Listening to 'Salem's Lot on audiobook when I exercise, but am reading textbooks from school.

If you want a good read, track down a copy of Memoirs of an Invisible Man by H.F.Saint. Good read and not like the Chevy Chase movie.

Will be doing Jeffrey Archer's Not a Penny More, Not a Penny Less next.

Doc_M says...

"This Day All Gods Die" - Stephen R. Donaldson (Last of the Gap series)
"Enchantment" - Orson Scott Card
"Stars Like Dust" - Isaac Asimov

All fantastic so far.

Awaiting:
"Against All Things Ending" - Stephen R. Donaldson (2nd to last in "The Chronicles of Thomas Covenant the Unbeliever")
"Green" - Ted Dekker

NetRunner says...

The two books I Amazoned are recommendations (Return of Depression Economics, and Starship Troopers). If you like Heinlein, I'd hit Starship Troopers after you're done with Stranger in a Strange Land, because you'll be somewhat shocked that both are from the same author. I read a lot of other books by him, but I think those two are the best (and most well-known). The Moon is a Harsh Mistress is probably the only other one I'd consider a "must read" from him. If you're not sick of him after that, there are a handful of others, but I eventually got tired of how many Jubal Harshaw-type characters he uses.
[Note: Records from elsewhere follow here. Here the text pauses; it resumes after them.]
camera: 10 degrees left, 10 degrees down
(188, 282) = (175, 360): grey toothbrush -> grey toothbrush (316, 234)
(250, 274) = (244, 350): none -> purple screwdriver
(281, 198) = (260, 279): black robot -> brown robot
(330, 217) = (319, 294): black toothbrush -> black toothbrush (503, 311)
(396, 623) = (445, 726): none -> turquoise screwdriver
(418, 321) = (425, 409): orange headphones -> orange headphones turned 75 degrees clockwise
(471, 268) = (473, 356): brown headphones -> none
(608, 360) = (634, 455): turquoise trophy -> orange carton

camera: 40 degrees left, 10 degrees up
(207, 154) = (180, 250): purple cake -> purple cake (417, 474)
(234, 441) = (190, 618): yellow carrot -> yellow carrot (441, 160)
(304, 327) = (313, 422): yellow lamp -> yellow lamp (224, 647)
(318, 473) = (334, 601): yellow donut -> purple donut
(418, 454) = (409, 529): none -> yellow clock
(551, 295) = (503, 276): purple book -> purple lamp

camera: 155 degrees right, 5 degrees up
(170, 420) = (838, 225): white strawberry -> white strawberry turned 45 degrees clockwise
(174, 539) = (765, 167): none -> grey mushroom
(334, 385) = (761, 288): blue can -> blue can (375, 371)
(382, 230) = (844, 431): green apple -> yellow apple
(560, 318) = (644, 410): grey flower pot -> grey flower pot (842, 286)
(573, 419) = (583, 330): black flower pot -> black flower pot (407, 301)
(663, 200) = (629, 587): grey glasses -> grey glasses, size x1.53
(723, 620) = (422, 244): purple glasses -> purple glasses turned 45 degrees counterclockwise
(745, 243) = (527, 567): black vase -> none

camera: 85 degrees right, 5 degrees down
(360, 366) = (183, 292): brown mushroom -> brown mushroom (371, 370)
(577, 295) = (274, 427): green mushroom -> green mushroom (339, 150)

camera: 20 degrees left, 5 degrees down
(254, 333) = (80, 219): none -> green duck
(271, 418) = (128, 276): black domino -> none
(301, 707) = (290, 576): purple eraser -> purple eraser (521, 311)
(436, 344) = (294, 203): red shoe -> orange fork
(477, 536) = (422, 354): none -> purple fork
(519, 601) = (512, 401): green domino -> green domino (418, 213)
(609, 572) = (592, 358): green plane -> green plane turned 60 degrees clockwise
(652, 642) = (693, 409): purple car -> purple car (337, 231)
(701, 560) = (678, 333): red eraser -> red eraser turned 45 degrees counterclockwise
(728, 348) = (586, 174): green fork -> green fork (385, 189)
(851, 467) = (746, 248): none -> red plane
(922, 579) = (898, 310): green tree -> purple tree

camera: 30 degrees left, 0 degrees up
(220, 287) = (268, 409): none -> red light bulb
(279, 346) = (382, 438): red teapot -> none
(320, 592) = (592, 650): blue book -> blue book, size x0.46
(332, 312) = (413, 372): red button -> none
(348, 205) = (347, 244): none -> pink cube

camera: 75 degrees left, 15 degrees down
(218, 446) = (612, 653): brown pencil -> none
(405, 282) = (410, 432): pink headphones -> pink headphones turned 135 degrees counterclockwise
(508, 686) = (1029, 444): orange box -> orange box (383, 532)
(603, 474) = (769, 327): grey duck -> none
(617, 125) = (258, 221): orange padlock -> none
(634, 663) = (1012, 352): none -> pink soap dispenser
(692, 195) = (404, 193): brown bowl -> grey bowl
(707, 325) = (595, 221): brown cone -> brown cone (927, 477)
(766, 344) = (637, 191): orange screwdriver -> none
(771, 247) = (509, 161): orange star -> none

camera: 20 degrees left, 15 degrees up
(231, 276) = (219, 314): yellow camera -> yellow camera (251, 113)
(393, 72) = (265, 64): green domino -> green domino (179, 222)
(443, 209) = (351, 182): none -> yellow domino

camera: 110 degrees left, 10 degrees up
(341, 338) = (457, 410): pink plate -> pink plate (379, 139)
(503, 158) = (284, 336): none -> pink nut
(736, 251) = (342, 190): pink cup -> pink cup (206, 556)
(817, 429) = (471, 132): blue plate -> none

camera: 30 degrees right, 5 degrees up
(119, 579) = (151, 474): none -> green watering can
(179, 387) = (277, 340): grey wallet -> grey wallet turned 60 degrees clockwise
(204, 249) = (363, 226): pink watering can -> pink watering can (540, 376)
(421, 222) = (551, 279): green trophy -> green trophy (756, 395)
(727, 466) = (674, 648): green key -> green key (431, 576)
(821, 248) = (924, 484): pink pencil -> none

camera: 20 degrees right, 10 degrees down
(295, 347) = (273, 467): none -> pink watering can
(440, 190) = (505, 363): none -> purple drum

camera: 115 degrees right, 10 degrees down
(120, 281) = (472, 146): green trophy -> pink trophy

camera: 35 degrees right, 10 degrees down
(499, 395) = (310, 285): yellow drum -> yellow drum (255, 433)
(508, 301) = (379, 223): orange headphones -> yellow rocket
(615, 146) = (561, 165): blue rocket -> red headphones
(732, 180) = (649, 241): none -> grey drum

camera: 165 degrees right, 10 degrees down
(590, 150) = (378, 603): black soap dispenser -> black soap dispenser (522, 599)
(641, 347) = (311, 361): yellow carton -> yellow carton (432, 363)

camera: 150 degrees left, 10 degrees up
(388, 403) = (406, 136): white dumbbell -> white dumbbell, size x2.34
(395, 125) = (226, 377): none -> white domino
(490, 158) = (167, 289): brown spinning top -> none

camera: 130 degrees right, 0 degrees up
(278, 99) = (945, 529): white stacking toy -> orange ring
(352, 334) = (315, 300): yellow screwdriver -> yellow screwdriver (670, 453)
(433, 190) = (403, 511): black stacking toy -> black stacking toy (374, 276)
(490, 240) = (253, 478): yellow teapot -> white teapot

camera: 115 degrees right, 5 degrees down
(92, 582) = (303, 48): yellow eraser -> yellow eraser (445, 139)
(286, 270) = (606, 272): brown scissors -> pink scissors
Return of Depression Economics is actually the last book I finished (and would recommend to anyone), and right now I'm kinda-sorta picking at Taking on the System by Markos Moulitsas, which I would not recommend to people who aren't both liberal and into electoral politics.

I also found that copy of Woken Furies I mentioned the last time we had a thread about books, and I may read that after I'm done with 'System.